A recent example of a grey area – an agreement reached in a meeting?
Geemaz Management Pty Ltd v Geelong Motors Pty Ltd  VSC 571 was concerned with the sale of a Chrysler Jeep Dodge car franchise in Geelong. Geelong Motors was the seller and Geemaz was the purchaser.
On 4 June 2013 Geemaz and Geelong Motors met and went through a printout of terms which was cut and pasted from an email to another potential purchaser. At this meeting Geemaz and Geelong Motors read the terms on the printout line by line, discussed whether they agreed with the terms, amended the terms and then signed the printout. Other terms were agreed orally.
The parties then agreed that Geemaz would more formally document the agreed terms in a heads of agreement and shook hands. The parties did not discuss whether the agreement was subject to any further conditions but it was accepted that the sale of the franchise to Geemaz would obviously need to be approved by the franchisor, but that the franchisor's approval could not be unreasonably withheld due to the Franchising Code of Conduct. At the end of the 4 June meeting Geemaz thought it had concluded a legally binding agreement.
After this meeting Geemaz submitted the more detailed heads of agreement to Geelong Motors for presentation to the franchisor and it submitted a business marketing proposal to the franchisor. The heads of agreement contained new or different provisions to the printout and oral agreement.
In a further meeting on 13 June 2013 Geemaz provided a revised version of the heads of agreement and a deposit cheque which Geelong Motors accepted. At this meeting the parties congratulated each other on the deal.
After the 13 June meeting Geelong Motors advised that it was under pressure not to proceed; it did not sign the heads of agreement and it returned the deposit cheque on 22 July 2013.
Geemaz alleged that the failure of the parties to sign the more formal heads of agreement did not detract from the legally binding agreement which it had with Geelong Motors at the meeting on 4 June. Geelong Motors asserted that the agreement reached on 4 June was not legally binding as it was incomplete, subject to further review and negotiation and subject to the franchisor's approval.

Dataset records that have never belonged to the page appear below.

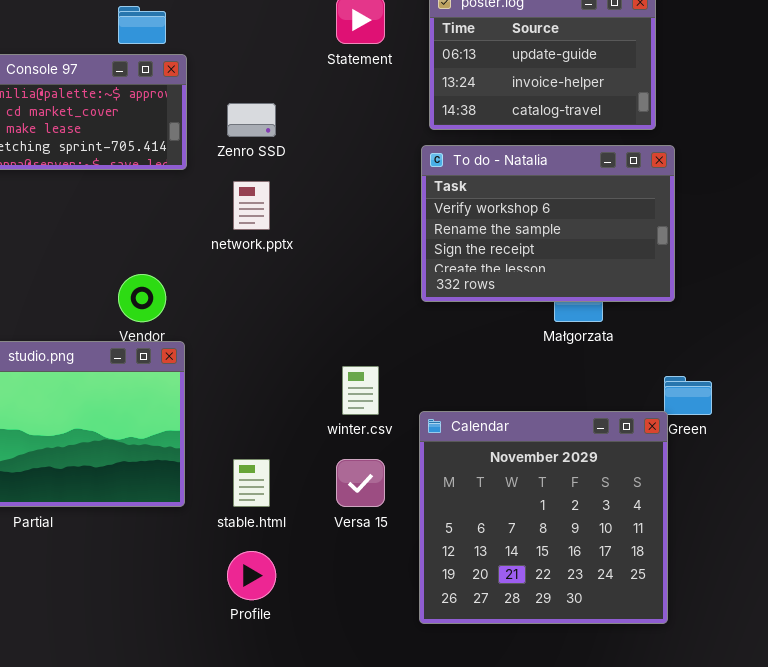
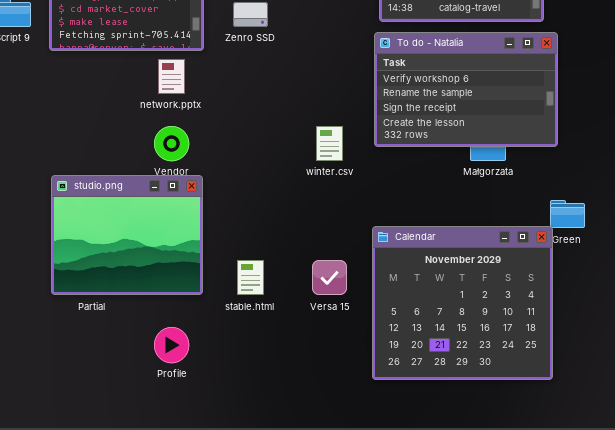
network.pptx: [233,181,270,230] -> [158,59,185,94], moved
winter.csv: [342,366,379,415] -> [316,126,343,161], moved
Profile: [227,551,276,600] -> [154,327,189,363], moved

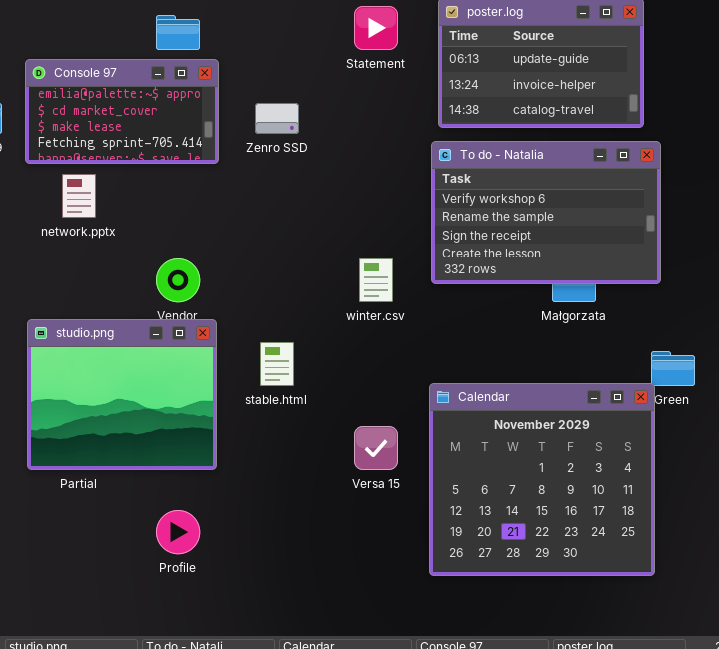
network.pptx: [158,59,185,94] -> [62,174,96,218], moved
stable.html: [237,260,264,295] -> [260,342,294,386], moved

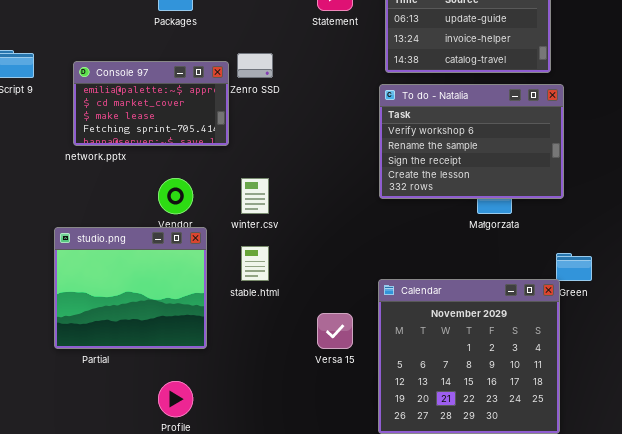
Console 97: [25,59,219,164] -> [73,61,229,146], moved
winter.csv: [359,258,393,302] -> [241,178,269,214], moved

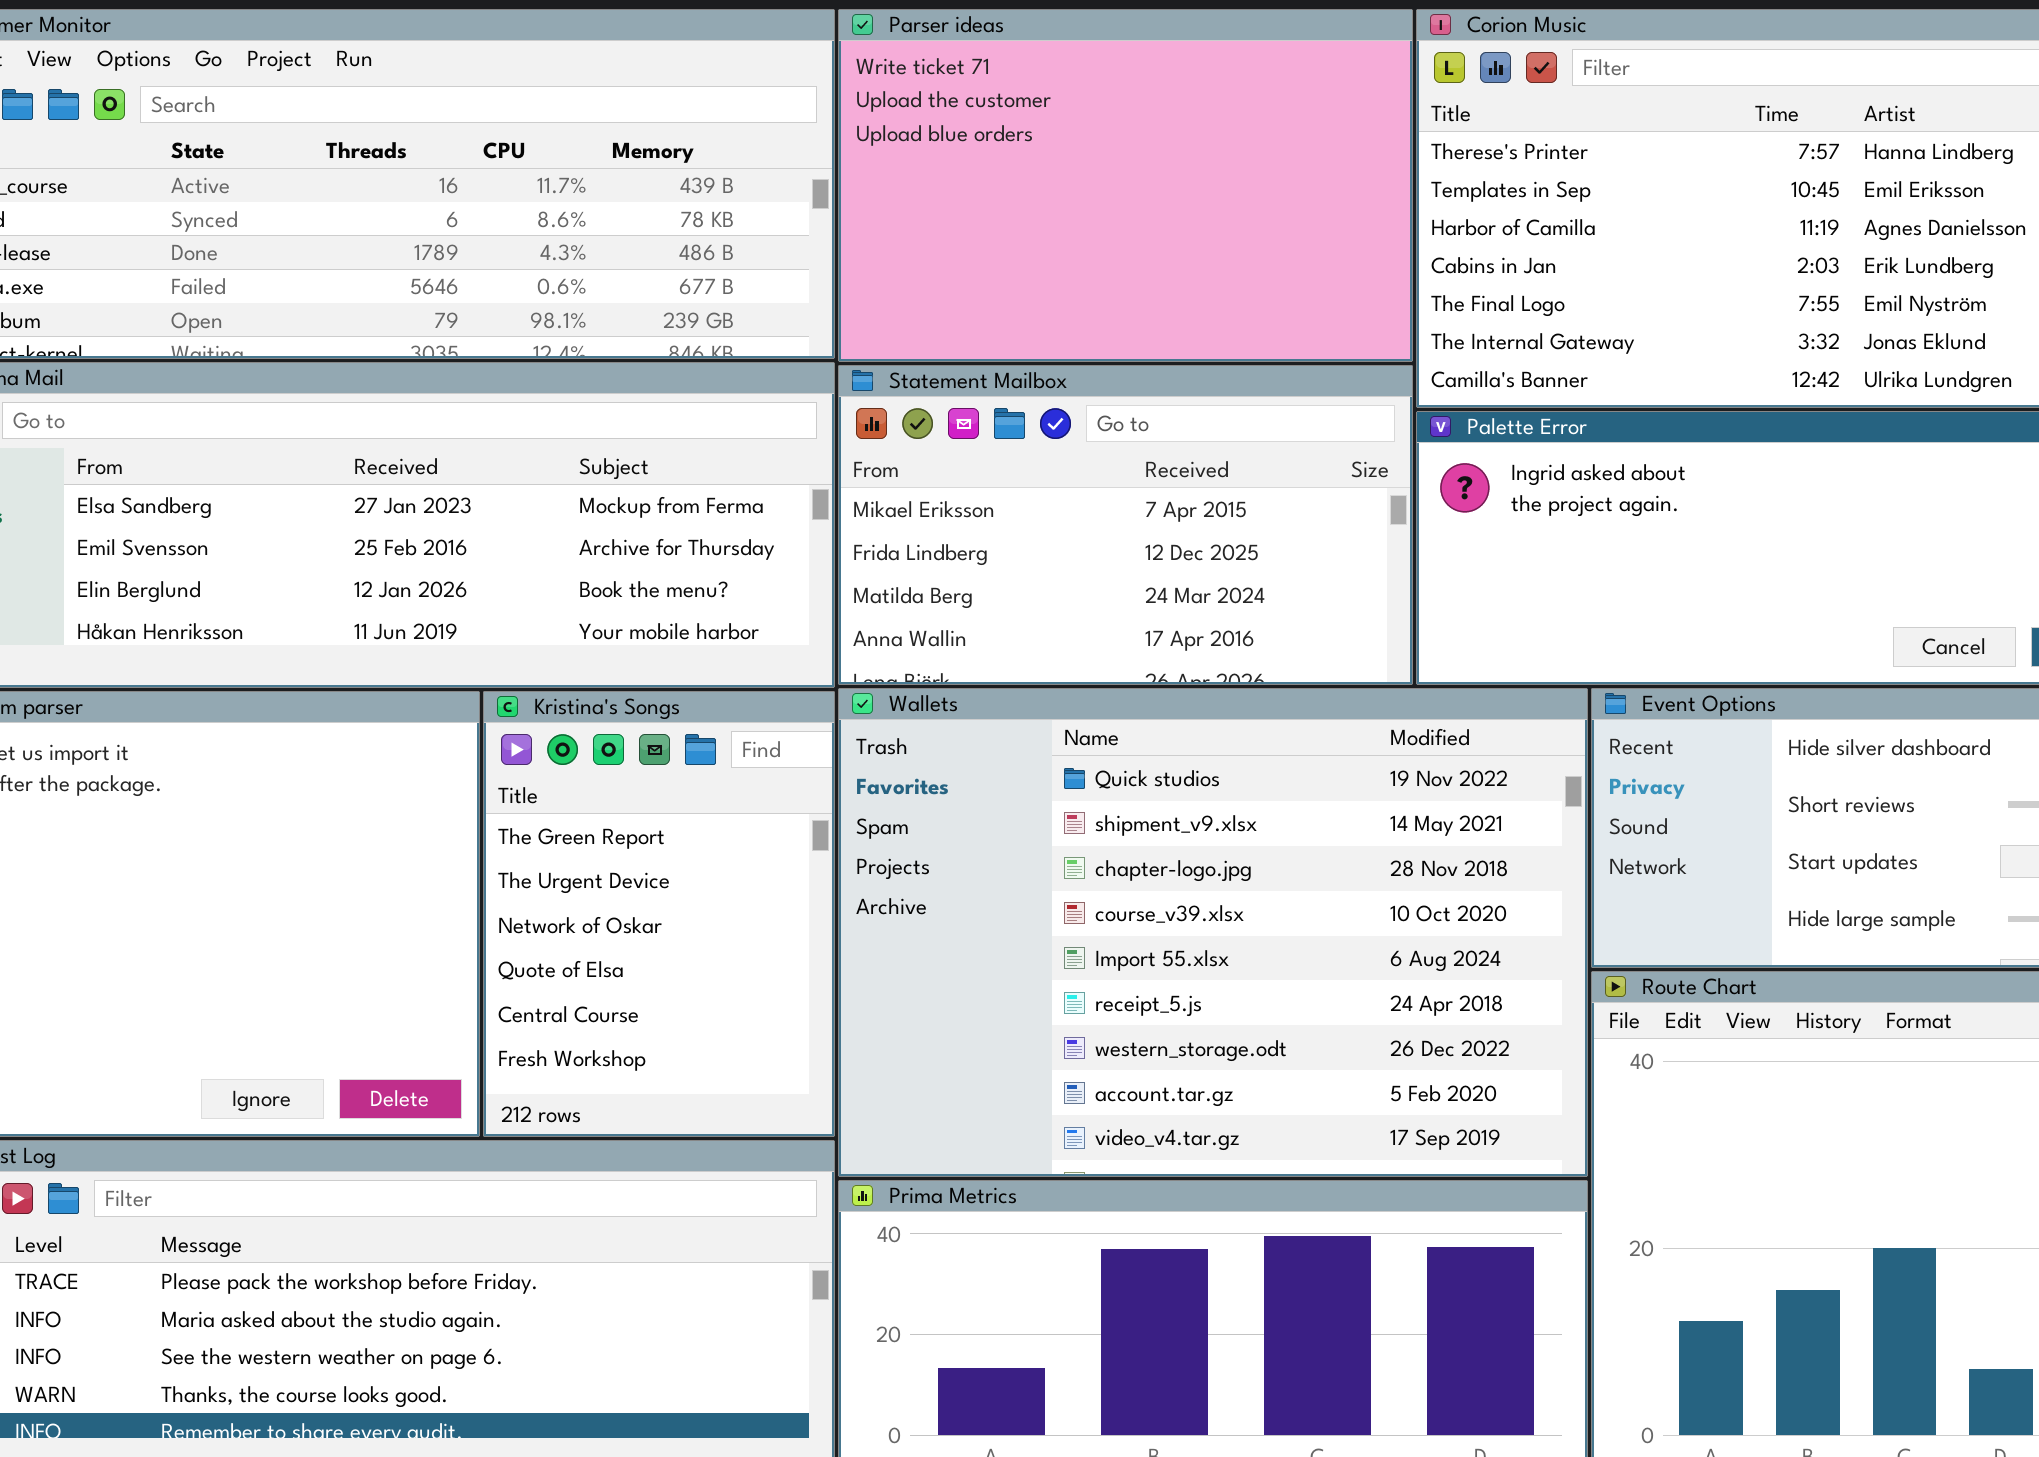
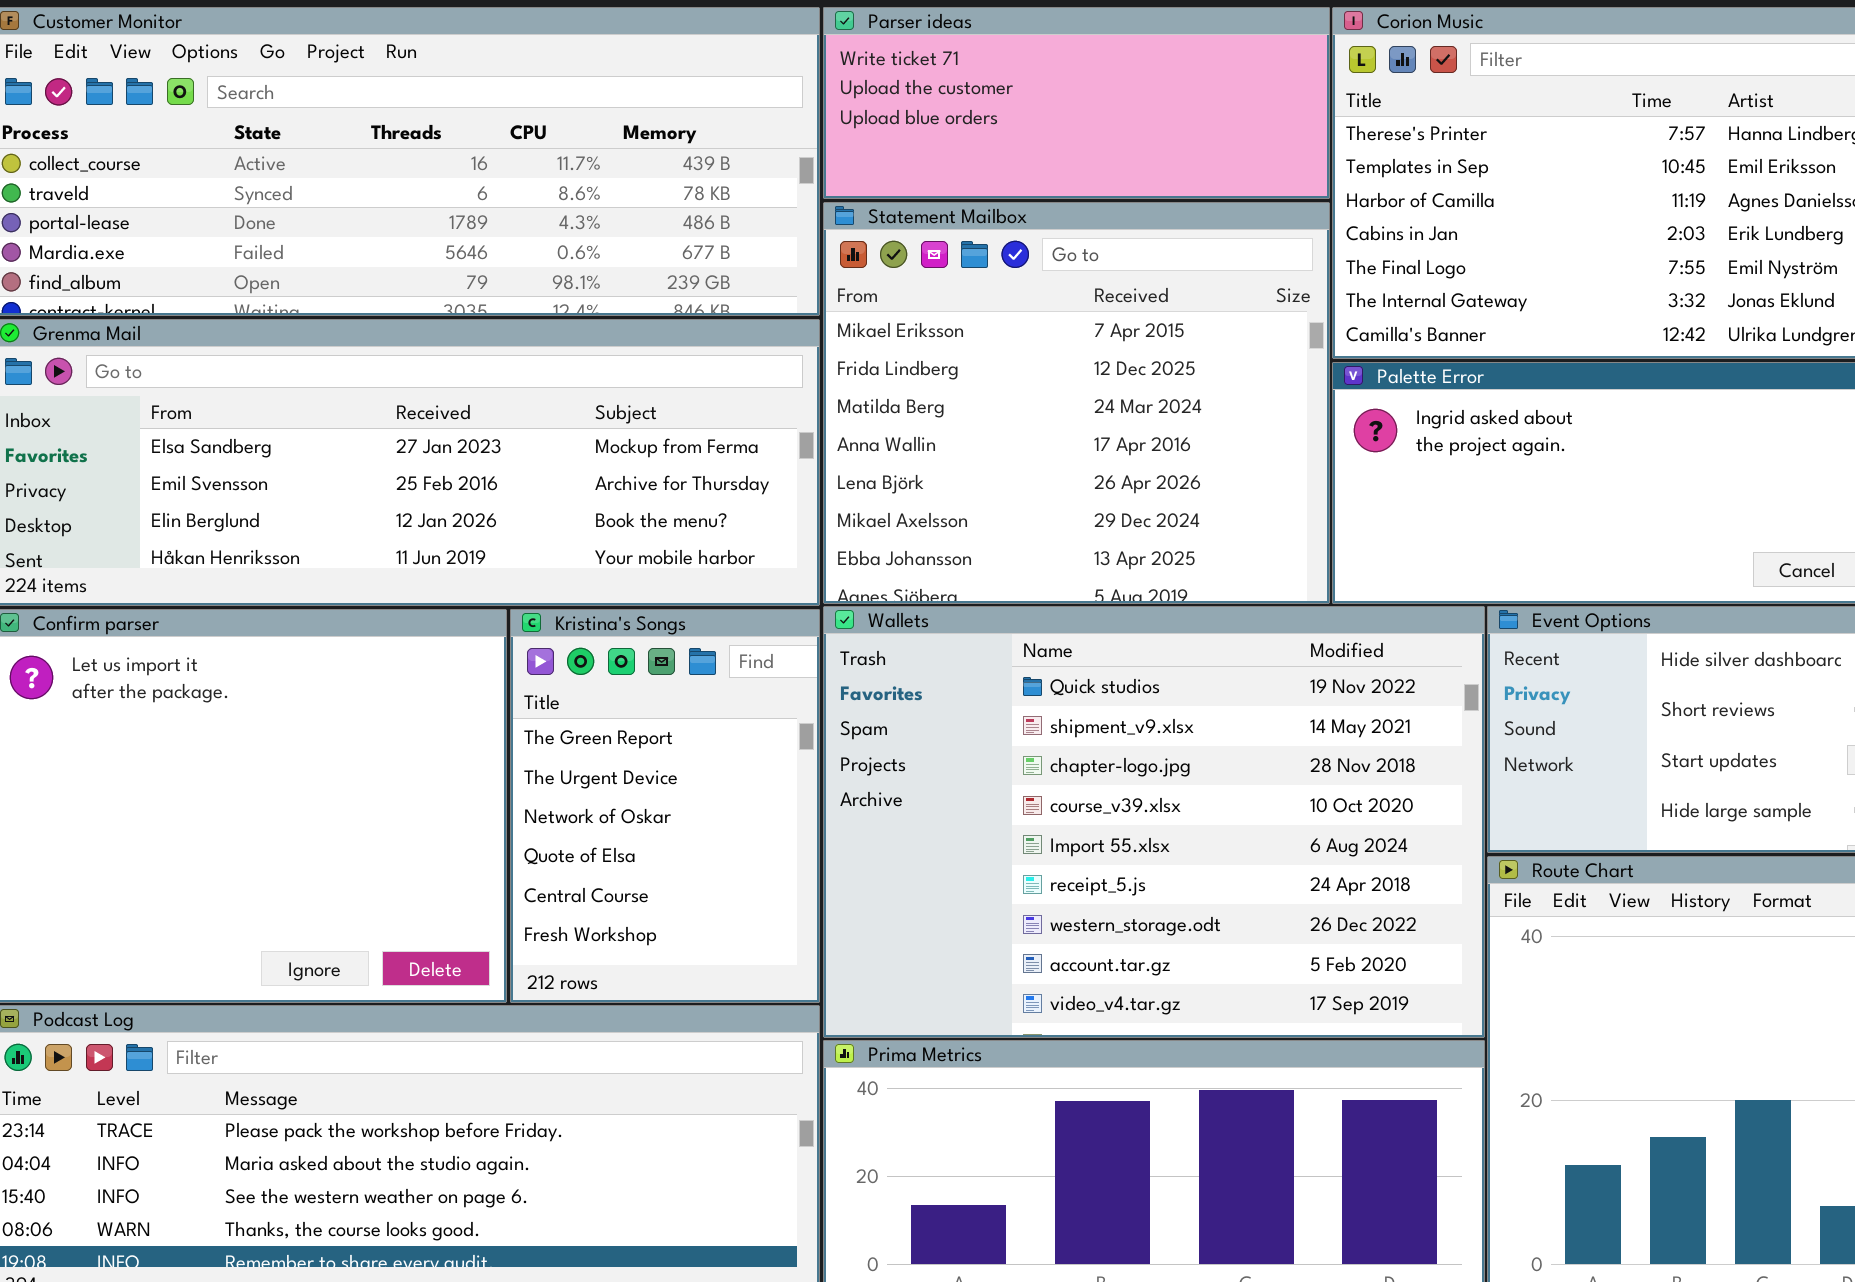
Parser ideas: [838,9,1413,362] -> [823,7,1330,199], resized
Statement Mailbox: [838,365,1413,685] -> [823,202,1330,604], resized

The court decided that the parties did reach a legally binding and presently enforceable agreement at the 4 June meeting because:
- the agreement reached at the 4 June meeting covered all essential terms – there were no gaps in the agreement;
- no mention by Geelong Motors was made at the 4 June meeting about needing advice or imposing any other condition on the signed printout (such as being subject to the franchisor's approval);
- it considered that when the parties shook hands at the 4 June meeting, they intended to be bound immediately by the agreement reached; and
- the agreement to document the deal more formally was not inconsistent with the legally binding nature of the agreement reached at the 4 June meeting.

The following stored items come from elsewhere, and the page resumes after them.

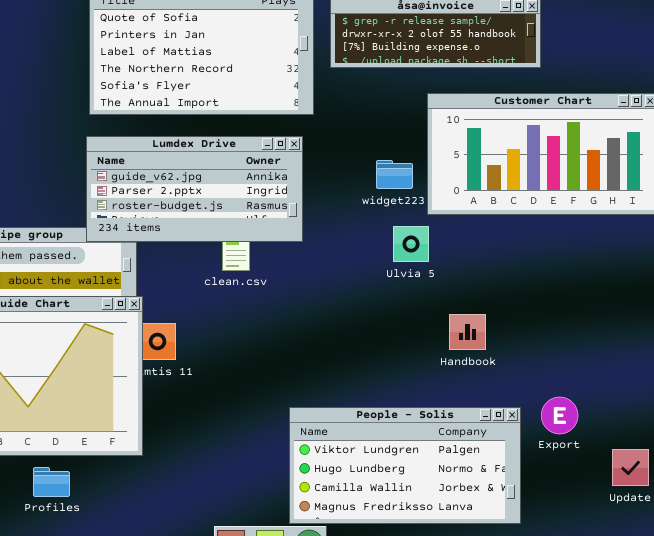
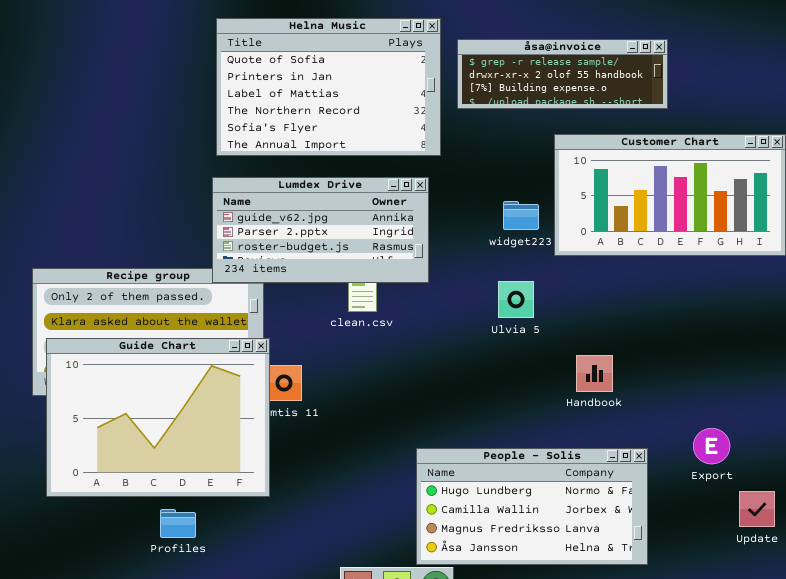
Ulvia 5: [393,226,429,262] -> [498,281,534,318], moved
Export: [541,397,578,434] -> [693,428,730,464], moved
People - Solis: [289,407,521,524] -> [416,448,648,565], scrolled down 1 row

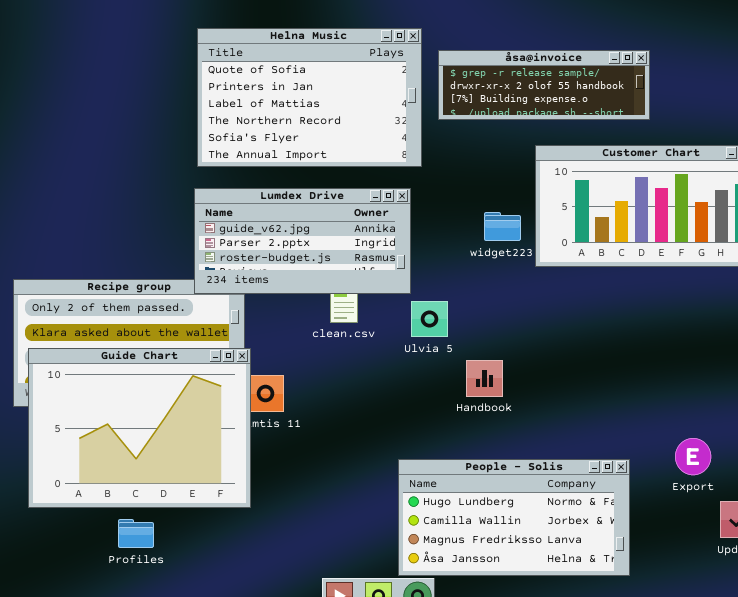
Ulvia 5: [498,281,534,318] -> [411,301,448,337], moved
Handbook: [576,355,613,392] -> [466,360,503,397], moved
Profiles: [160,509,196,538] -> [118,519,154,548], moved

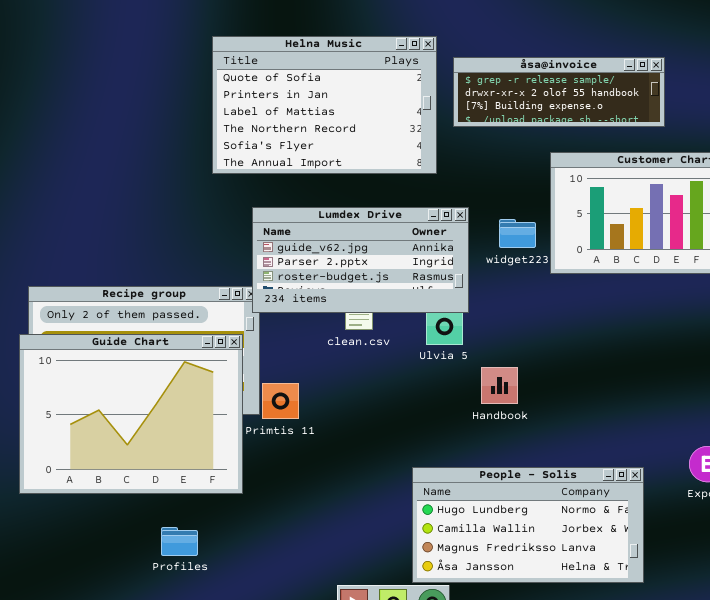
Lumdex Drive: [194,188,411,294] -> [252,207,469,313], moved
Guide Chart: [28,348,251,508] -> [19,334,243,494], moved
Profiles: [118,519,154,548] -> [161,527,198,556], moved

The lessons – what should you do?
First, make sure your agreement covers all necessary or essential terms. You may want to get legal advice on what your agreement needs to cover to avoid any gaps which would affect its enforceability.
Secondly, if you intend an agreement to be legally binding, then to reduce the risk of disputes regarding the existence of a binding agreement, include a clear statement such as: "The parties agree that this document is legally binding and presently enforceable."
Thirdly, if you want to subsequently record the agreement in a more detailed and formalised way, but without changing the agreement already reached, you should state this in the preliminary agreement.
Finally, keep file notes of meetings and/or agreements reached as these can sometimes be used to assist in establishing the existence of a disputed agreement.